## Complete the following
**a)** Do these statements agree with the instruction backtranslation article below? Answer yes or no for each and quote the words that decide it. (i) Humpback reaches an 83.7% win rate on the AlpacaEval leaderboard. (ii) The backward model is made by finetuning the base model on the unlabeled web pages. (iii) The base model scores each candidate pair for quality.
**b)** Reproduce word for word the passage of the instruction backtranslation article below from "The results also" up to and including "increasingly within reach.".
**c)** In the instruction backtranslation article below, how many labeled examples does Humpback need to reach performance near proprietary models like Claude?

## Provided text

---

A new technique called “instruction backtranslation” allows large language models (LLMs) to improve their ability to follow instructions without requiring additional human annotations or external models. Researchers from Meta AI published a paper detailing this self-alignment method.
The approach has an LLM generate “instructions” for unlabeled text from the web, and then select high-quality instruction-text pairs to fine-tune itself. After two iterations, their model called Humpback outperforms all other non-distilled LLM instruction followers on a benchmark leaderboard.
Instruction Backtranslation Method
The method described in the paper looks like this:
- Start with a base language model (like LLaMA), a small seed set of human-annotated instruction-output example pairs, and a large corpus of unlabeled text data (web pages).
- Finetune the base model on the seed data to create a “backward” model that can generate an instruction given an output text.
- Use the backward model to generate instruction prompts for each unlabeled web page, creating candidate augmented training data pairs.
- Use the base model to score each candidate pair for quality when prompted. Select only high scoring pairs.
- Finetune the base model on the augmented high-quality data plus the original seed data.
- Iterate – use the improved model to rescore candidates and select better data, further finetuning the model.
- Humpback achieves 83.7% win rate on the AlpacaEval leader-board, surpassing prior best results from models like Guanaco (71.8%) and LIMA (62.7%) that use more human-labeled data.
- With only 3,200 labeled examples, Humpback reaches performance near proprietary models like Claude. This demonstrates highly sample-efficient learning.
- Analysis shows the diversity of generated instructions complements human-written seed data. Iterative self-curation is critical for success.
This technique could greatly reduce the annotation cost for developing capable LLMs. As models become more proficient at instruction following, they can self-improve with less human involvement.
The results also suggest LLMs have some capacity for self-critique and quality control when properly prompted. This could open doors for models learning broader skills in a self-supervised fashion.
However, the authors point out potential issues around bias amplification, safety and capabilities with structured outputs. Rigorous testing is still needed to deploy such systems responsibly.
Overall, instruction backtranslation provides an exciting new paradigm for aligned LLMs. If methods like this can be scaled effectively, we may see models take on more autonomous self-improvement while ensuring human preferences are respected. The future possibilities for beneficial, widely capable AI assistants look increasingly within reach.

---

## Record excerpts
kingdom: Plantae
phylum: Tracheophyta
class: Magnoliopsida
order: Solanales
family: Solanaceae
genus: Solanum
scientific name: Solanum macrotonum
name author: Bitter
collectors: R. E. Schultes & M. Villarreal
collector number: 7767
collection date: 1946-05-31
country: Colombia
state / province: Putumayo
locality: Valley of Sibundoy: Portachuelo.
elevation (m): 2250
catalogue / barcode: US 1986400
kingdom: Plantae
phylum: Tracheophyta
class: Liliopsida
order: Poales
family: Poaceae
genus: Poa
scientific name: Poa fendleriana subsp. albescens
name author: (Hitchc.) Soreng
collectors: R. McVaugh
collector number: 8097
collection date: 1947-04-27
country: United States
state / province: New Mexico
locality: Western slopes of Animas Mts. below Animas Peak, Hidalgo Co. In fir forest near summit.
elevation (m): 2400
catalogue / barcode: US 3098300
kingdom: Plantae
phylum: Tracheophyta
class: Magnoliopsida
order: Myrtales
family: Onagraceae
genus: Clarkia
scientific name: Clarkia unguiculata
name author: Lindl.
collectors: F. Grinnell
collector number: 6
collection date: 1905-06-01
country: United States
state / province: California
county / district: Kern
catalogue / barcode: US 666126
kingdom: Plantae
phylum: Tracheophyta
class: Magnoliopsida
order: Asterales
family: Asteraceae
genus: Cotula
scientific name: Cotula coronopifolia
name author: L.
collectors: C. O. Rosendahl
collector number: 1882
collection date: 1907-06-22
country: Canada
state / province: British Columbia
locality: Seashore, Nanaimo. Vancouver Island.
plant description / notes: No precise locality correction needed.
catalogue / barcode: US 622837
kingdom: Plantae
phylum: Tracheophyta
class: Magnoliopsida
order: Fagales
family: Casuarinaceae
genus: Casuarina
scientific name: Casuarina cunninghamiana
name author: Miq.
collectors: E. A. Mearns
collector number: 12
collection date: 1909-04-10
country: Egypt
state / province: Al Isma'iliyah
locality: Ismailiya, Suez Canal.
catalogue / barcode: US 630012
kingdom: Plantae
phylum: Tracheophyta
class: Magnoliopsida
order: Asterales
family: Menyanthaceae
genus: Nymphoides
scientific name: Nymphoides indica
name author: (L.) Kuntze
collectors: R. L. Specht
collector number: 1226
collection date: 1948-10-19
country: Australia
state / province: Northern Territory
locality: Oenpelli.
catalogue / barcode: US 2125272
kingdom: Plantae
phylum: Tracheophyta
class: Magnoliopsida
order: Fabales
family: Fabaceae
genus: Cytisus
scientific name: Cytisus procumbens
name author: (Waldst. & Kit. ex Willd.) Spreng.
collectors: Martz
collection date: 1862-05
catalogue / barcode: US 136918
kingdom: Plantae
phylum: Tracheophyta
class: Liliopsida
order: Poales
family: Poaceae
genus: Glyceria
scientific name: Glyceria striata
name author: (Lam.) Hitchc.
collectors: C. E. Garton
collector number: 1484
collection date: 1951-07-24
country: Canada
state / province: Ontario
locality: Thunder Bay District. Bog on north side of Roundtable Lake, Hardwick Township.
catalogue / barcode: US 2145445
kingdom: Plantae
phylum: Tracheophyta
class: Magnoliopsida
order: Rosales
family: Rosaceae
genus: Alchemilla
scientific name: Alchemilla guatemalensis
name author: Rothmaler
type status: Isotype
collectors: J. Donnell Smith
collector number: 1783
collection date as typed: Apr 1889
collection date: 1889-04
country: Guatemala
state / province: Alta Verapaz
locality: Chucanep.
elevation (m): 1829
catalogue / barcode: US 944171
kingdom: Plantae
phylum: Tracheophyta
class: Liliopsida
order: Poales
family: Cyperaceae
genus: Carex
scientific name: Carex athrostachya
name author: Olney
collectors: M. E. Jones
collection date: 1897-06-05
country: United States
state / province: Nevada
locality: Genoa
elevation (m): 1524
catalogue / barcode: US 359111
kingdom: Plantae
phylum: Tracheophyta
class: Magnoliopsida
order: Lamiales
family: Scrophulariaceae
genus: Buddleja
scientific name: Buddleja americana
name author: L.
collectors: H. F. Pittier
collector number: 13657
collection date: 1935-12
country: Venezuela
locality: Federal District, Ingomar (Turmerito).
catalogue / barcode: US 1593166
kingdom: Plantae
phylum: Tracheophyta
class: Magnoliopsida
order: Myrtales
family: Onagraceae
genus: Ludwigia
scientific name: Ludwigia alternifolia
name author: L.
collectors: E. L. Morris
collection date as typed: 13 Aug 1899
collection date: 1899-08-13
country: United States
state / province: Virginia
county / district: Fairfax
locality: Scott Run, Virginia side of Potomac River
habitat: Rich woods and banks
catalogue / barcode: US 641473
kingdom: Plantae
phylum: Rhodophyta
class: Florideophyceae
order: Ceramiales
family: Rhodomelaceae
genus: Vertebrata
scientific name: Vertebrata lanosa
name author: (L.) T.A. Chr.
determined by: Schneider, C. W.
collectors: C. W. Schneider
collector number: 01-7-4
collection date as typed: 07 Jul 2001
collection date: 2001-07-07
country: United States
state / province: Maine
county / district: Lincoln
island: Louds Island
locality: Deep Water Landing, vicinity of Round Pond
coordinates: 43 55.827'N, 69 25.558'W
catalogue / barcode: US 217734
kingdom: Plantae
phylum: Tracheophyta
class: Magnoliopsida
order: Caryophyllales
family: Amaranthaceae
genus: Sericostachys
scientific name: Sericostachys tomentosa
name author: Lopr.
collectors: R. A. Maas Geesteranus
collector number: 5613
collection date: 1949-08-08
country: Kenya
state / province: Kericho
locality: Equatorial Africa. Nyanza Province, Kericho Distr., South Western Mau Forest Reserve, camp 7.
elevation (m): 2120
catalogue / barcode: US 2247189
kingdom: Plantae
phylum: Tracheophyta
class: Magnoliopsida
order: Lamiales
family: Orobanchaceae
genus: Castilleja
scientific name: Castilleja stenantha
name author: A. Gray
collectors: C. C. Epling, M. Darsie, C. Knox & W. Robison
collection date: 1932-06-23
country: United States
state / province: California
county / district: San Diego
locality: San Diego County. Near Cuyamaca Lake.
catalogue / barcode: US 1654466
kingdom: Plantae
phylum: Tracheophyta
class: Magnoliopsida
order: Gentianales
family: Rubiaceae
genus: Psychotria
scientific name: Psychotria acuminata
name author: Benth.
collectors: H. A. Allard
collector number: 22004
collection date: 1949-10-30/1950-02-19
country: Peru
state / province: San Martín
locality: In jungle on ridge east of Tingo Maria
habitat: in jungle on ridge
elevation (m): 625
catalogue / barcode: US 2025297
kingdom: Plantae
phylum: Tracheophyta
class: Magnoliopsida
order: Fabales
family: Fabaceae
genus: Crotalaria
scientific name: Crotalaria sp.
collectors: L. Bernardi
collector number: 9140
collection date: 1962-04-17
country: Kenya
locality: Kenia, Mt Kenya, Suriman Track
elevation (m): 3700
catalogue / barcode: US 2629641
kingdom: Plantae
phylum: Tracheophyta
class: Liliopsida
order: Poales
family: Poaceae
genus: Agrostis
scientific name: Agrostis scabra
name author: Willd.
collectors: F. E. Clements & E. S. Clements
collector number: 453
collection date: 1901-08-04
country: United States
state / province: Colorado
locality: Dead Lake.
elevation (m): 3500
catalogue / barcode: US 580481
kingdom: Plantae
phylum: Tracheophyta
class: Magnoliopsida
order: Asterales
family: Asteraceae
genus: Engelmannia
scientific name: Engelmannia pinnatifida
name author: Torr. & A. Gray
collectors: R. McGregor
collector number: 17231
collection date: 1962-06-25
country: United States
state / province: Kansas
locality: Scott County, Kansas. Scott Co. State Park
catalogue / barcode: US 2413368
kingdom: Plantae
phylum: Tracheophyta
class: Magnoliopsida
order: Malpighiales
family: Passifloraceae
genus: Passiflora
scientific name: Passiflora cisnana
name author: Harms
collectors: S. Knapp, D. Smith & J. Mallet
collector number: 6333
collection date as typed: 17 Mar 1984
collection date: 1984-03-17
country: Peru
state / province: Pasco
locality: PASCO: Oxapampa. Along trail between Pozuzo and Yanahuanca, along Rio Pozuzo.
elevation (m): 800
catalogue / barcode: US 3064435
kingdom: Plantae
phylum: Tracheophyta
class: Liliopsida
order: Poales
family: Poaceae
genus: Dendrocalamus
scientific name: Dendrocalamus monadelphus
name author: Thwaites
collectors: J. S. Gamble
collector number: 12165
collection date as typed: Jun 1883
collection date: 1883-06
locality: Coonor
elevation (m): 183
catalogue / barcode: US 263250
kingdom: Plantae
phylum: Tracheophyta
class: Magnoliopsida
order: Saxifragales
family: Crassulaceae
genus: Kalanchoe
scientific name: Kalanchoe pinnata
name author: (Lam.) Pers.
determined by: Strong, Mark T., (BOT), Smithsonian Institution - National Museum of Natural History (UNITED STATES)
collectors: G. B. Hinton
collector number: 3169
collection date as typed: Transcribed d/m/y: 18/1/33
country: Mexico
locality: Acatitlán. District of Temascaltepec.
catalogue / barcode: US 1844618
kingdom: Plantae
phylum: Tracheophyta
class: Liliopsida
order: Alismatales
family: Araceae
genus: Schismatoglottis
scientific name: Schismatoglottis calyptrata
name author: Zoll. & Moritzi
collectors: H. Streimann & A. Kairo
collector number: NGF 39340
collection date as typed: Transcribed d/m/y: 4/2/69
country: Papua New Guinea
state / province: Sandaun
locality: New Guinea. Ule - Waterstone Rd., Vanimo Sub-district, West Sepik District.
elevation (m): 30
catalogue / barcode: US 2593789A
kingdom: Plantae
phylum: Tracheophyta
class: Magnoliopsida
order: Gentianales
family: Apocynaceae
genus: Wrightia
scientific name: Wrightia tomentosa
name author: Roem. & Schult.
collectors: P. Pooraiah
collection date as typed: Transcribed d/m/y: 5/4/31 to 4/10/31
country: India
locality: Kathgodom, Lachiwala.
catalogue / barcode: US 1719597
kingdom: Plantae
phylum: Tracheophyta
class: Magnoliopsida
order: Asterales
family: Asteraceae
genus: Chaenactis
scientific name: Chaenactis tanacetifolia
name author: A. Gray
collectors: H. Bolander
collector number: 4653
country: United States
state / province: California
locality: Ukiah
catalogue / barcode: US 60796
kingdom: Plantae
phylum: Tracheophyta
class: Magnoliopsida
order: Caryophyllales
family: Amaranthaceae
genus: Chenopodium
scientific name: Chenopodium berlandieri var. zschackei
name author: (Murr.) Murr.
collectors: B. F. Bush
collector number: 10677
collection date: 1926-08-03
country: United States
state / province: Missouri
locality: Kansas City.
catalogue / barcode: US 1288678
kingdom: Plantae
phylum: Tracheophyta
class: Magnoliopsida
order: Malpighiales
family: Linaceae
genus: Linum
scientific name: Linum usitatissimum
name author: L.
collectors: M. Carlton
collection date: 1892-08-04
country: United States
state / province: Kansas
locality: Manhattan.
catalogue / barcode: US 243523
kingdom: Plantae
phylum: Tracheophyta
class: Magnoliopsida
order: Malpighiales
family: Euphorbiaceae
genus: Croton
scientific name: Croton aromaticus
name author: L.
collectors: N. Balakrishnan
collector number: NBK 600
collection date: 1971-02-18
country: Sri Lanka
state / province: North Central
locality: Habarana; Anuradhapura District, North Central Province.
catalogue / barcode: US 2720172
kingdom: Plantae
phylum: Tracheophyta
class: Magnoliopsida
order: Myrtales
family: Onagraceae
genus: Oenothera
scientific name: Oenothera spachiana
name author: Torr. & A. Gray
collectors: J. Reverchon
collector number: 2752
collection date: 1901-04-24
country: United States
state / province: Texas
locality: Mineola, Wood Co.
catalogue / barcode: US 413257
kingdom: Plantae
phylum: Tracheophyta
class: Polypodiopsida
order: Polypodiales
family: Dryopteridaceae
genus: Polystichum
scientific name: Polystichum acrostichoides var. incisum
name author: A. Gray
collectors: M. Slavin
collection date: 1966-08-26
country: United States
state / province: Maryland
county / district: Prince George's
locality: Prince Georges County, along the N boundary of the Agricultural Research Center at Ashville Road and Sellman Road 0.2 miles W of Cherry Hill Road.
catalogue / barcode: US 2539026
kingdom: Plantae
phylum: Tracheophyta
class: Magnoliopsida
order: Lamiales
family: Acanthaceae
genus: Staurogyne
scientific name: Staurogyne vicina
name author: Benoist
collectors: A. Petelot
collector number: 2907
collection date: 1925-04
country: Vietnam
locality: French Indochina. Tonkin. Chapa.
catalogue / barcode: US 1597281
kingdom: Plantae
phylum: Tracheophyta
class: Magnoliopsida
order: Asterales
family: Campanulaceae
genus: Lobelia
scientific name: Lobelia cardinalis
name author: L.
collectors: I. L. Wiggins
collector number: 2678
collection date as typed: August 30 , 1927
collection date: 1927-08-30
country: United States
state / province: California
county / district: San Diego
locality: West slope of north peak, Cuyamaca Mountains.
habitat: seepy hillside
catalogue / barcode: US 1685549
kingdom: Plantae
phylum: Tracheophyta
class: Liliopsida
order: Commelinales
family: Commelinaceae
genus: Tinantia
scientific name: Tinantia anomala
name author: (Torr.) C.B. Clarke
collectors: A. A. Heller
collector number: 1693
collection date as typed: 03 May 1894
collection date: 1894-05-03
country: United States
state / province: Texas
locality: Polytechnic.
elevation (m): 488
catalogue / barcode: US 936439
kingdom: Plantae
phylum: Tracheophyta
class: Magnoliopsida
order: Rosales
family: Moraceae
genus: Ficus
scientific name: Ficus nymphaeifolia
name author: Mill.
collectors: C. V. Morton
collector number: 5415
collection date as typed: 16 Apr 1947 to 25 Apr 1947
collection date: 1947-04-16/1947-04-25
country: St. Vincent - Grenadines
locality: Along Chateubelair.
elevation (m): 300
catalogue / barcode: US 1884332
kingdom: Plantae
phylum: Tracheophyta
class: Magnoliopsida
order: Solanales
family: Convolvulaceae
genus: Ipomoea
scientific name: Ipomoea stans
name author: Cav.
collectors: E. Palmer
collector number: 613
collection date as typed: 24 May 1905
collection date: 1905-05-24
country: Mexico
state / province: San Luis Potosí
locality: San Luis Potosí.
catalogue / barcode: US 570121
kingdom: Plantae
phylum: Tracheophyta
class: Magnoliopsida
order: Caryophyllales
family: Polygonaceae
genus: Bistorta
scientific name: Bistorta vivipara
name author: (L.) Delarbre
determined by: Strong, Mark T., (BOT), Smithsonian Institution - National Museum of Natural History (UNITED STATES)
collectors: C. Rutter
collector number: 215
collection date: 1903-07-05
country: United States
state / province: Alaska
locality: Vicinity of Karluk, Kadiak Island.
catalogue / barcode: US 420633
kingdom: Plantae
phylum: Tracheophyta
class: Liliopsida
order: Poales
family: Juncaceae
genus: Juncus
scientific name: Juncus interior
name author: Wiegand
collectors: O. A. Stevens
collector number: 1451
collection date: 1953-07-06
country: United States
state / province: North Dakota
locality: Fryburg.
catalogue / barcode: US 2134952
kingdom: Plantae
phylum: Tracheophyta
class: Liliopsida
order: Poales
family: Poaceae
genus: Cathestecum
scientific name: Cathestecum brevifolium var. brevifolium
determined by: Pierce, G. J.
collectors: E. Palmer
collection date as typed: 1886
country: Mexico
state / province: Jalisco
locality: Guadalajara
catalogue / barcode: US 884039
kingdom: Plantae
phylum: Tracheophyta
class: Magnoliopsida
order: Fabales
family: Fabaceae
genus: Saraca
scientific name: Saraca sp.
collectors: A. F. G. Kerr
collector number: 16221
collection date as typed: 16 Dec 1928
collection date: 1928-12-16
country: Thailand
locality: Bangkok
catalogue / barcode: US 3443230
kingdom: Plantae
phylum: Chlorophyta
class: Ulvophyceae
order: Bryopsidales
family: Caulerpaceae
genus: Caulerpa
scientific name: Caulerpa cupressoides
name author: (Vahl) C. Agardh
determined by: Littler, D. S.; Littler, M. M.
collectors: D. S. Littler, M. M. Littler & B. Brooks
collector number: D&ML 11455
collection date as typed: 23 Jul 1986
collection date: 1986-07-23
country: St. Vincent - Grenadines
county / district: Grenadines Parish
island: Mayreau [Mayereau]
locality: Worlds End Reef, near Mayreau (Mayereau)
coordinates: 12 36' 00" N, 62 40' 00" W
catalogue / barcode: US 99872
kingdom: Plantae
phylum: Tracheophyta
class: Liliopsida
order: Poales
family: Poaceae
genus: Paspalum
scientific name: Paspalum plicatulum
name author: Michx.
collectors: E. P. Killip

---

## Your responses
**a)**
(i) Yes: "Humpback achieves 83.7% win rate on the AlpacaEval leader-board"
(ii) No: "Finetune the base model on the seed data to create a “backward” model"
(iii) Yes: "Use the base model to score each candidate pair for quality when prompted."

**b)**
The results also suggest LLMs have some capacity for self-critique and quality control when properly prompted. This could open doors for models learning broader skills in a self-supervised fashion.
However, the authors point out potential issues around bias amplification, safety and capabilities with structured outputs. Rigorous testing is still needed to deploy such systems responsibly.
Overall, instruction backtranslation provides an exciting new paradigm for aligned LLMs. If methods like this can be scaled effectively, we may see models take on more autonomous self-improvement while ensuring human preferences are respected. The future possibilities for beneficial, widely capable AI assistants look increasingly within reach.

**c)** 3,200 labeled examples.